Maharaj v Liverpool City Council -[2022] UKUT 140 (LC)- (20 May 2022)

BAILII

Automated Summary

Key Facts

Mr. Mahendra Maharaj, a professional landlord with 78 properties in Liverpool, was penalized by Liverpool City Council for breaching two licence conditions (General Condition 1.2 and 5.6) under the Housing Act 2004 at 68 Fazakerley Road. The council issued final notices on 29 January 2020, imposing penalties of £3,375 (for failing to submit an annual gas safety certificate) and £5,625 (for not conducting biannual property inspections). The First-tier Tribunal (FTT) confirmed both penalties in June 2021 but later granted permission to appeal after the Deputy Chamber President found issues with the specification of the offence in the penalty notice for condition 1.2. The Upper Tribunal quashed the £3,375 penalty for condition 1.2 due to procedural errors in defining the offence but upheld the £5,625 penalty for condition 5.6, as the FTT correctly found no reasonable excuse for the inspection failure.

Issues

  • The second issue addresses the precise point in time at which a local housing authority has 'sufficient evidence' of a breach of the mandatory condition requiring annual submission of a gas safety certificate (Schedule 4, paragraph 1(2) of the Housing Act 2004). This involves interpreting the six-month time limit for issuing a notice of intent and whether the authority's evidence was sufficient to meet the criminal standard of proof.
  • The first issue concerns whether a local housing authority's specification of the particulars of the offence in civil penalty notices complies with legal requirements, particularly when the stated basis of the offence differs from the actual finding by the First-tier Tribunal (FTT).

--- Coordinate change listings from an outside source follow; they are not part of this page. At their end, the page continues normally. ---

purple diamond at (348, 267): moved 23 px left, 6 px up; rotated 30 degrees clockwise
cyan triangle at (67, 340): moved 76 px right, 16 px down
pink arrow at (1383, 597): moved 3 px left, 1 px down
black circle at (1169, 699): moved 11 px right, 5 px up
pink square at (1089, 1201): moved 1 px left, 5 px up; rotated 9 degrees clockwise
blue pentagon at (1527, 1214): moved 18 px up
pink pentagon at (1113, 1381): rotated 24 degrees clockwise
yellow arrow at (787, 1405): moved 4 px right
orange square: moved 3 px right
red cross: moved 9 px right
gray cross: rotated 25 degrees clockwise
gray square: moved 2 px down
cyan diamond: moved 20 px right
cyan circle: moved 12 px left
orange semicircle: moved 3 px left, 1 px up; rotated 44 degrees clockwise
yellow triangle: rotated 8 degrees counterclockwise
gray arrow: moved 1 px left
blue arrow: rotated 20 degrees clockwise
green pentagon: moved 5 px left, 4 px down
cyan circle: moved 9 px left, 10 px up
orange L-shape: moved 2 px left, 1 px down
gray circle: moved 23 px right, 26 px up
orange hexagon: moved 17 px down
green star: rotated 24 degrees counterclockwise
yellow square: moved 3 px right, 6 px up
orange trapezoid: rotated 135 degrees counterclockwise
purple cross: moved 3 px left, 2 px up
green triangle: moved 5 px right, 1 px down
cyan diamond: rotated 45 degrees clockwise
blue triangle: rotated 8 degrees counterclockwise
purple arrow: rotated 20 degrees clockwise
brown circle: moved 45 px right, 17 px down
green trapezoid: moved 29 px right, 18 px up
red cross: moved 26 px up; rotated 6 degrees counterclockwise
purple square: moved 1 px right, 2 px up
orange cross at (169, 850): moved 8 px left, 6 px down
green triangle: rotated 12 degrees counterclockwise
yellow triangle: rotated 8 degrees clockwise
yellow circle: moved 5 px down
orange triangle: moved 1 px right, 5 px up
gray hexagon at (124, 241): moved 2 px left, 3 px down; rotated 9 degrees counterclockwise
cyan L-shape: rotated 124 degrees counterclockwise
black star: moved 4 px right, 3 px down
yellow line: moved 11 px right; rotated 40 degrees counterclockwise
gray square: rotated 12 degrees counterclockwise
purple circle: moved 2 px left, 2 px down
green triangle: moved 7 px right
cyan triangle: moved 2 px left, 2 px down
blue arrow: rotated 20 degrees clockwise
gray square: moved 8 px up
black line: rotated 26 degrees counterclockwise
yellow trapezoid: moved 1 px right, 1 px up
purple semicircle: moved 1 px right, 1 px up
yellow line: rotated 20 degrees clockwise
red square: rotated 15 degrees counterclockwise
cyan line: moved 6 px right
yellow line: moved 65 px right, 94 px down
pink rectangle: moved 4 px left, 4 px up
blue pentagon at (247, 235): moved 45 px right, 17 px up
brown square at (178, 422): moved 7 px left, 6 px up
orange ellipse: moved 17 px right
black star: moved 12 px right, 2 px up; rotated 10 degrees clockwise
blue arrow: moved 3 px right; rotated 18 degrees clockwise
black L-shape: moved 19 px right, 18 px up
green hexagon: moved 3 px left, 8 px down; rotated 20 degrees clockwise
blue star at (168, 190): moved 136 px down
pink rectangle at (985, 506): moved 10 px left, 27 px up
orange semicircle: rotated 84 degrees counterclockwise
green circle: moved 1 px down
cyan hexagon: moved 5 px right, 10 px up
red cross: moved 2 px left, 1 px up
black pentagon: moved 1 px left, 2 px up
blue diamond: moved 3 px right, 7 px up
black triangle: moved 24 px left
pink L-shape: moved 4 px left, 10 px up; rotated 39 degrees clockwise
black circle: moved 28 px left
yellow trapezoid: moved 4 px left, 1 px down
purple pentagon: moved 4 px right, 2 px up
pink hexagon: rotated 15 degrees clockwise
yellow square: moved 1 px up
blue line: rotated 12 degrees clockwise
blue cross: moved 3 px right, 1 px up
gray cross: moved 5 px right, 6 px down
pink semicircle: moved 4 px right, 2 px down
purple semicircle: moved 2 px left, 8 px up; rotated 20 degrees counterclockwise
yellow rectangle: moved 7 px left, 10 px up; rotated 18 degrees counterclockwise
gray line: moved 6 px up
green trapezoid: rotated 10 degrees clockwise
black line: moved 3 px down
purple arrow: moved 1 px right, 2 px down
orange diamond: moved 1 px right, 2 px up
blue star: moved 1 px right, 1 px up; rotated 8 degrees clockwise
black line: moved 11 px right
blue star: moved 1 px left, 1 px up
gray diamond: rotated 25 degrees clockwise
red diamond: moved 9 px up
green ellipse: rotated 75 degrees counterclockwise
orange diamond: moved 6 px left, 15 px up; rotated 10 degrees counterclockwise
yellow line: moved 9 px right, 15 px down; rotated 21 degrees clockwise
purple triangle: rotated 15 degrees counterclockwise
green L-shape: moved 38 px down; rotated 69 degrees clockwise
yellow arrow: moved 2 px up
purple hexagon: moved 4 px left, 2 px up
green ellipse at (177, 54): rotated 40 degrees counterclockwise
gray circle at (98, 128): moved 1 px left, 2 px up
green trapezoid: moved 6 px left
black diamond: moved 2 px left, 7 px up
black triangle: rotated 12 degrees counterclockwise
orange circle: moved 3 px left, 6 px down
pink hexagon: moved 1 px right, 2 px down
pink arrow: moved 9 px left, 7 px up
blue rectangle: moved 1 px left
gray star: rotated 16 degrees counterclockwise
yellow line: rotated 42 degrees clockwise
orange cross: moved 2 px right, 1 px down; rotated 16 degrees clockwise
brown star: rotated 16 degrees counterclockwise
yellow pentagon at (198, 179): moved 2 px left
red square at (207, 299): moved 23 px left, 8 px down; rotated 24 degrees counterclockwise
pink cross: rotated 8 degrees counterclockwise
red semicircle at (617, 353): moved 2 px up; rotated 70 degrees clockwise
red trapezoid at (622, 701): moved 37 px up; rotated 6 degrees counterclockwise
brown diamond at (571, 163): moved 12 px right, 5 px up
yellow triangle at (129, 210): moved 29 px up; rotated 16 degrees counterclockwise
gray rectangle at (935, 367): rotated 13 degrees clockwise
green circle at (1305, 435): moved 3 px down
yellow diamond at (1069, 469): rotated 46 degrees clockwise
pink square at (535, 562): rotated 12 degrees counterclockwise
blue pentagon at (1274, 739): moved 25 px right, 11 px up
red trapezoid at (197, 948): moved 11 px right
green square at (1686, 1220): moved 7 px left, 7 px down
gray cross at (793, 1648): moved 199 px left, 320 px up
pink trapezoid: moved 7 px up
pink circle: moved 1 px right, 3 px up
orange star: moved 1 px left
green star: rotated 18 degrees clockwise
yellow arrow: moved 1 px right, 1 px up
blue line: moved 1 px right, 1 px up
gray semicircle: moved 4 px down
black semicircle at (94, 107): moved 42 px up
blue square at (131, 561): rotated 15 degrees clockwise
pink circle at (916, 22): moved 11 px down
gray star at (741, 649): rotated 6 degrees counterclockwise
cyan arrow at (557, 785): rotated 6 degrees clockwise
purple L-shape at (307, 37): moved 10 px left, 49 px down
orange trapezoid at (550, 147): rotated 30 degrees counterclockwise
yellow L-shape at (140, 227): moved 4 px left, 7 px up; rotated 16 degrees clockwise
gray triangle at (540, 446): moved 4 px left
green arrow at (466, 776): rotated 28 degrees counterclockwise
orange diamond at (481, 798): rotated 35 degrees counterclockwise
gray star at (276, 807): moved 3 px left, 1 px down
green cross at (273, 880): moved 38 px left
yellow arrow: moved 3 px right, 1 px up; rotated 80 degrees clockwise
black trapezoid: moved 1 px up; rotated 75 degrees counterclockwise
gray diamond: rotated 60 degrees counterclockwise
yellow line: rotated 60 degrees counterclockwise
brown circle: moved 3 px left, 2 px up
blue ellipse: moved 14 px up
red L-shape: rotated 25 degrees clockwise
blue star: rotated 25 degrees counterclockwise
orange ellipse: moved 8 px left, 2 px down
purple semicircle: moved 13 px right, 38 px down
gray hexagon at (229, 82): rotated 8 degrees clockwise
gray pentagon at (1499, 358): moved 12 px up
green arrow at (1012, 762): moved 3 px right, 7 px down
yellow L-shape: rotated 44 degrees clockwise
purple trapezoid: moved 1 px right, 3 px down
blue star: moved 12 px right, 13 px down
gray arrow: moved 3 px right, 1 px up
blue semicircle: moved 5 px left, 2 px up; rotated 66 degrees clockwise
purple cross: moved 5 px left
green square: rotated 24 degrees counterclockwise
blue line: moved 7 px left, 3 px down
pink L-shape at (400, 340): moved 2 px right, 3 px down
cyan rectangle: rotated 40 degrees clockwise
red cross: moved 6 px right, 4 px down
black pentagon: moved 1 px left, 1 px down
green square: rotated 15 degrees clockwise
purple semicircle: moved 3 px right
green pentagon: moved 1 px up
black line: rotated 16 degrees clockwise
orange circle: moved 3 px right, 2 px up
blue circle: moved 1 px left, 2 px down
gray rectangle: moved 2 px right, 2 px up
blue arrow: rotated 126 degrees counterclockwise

This includes whether the FTT erred in upholding a penalty based on a flawed statement of reasons that did not accurately reflect the breach found.

Holdings

  • The Tribunal allowed the appeal against the financial penalty for breach of Licence Condition 1.2 (gas safety certificate requirement) on the grounds that the FTT's notice of intent was time-barred under Schedule 13A paragraph 2(1) of the 2004 Act. The six-month period for issuing a notice of intent expired on or shortly after 4 January 2019, but the notice was issued on 8 November 2019. The Tribunal emphasized that the FTT's final notice must clearly specify the particulars of the offence to avoid procedural defects.
  • The Tribunal dismissed the appeal against the financial penalty for breach of Licence Condition 5.6 (inspection requirement), affirming the FTT's finding that the appellant failed to prove a reasonable excuse for non-compliance. The FTT's assessment of witness credibility (favoring the tenant) and the lack of documentary evidence supporting the appellant's defense were upheld as rationally supportable and not plainly wrong.

Remedies

  • Affirmed
  • Quashed

Legal Principles

  • The local housing authority must prove the breach of licence conditions beyond reasonable doubt under s.249A of the Housing Act 2004. The appellant bears the burden of proving a defence (reasonable excuse) under s.95(4) to the civil standard of proof (balance of probabilities).
  • Civil penalties under the 2004 Act require the same criminal standard of proof (beyond reasonable doubt) as prosecutions. The defence of reasonable excuse must be proven to the civil standard (balance of probabilities).

Precedent Name

  • Volpi v Volpi
  • Pinto v Welwyn Hatfield Borough Council

Cited Statute

  • Housing and Planning Act 2016
  • Housing Act 2004
  • Tribunals, Courts and Enforcement Act 2007

Judge Name

His Honour Judge Hodge QC

Passage Text

  • For these reasons, the Tribunal allows the appeal from the FTT's decision to confirm the final notice in respect of the breach of licence condition 1.2 and it quashes the resulting financial penalty of £3,375.
  • The FTT's finding that the tenant did not deliberately, or consistently, deny the appellant access to the property cannot properly be characterised as a decision that no reasonable tribunal could have reached.
  • In the Tribunal's judgment, the FTT fell into error in two respects when it upheld the final notice imposing a financial penalty for the alleged breach of licence condition 1.2. First, the FTT fell into error in treating the final notice, and the antecedent notice of intent, as disclosing any breach of that licence condition.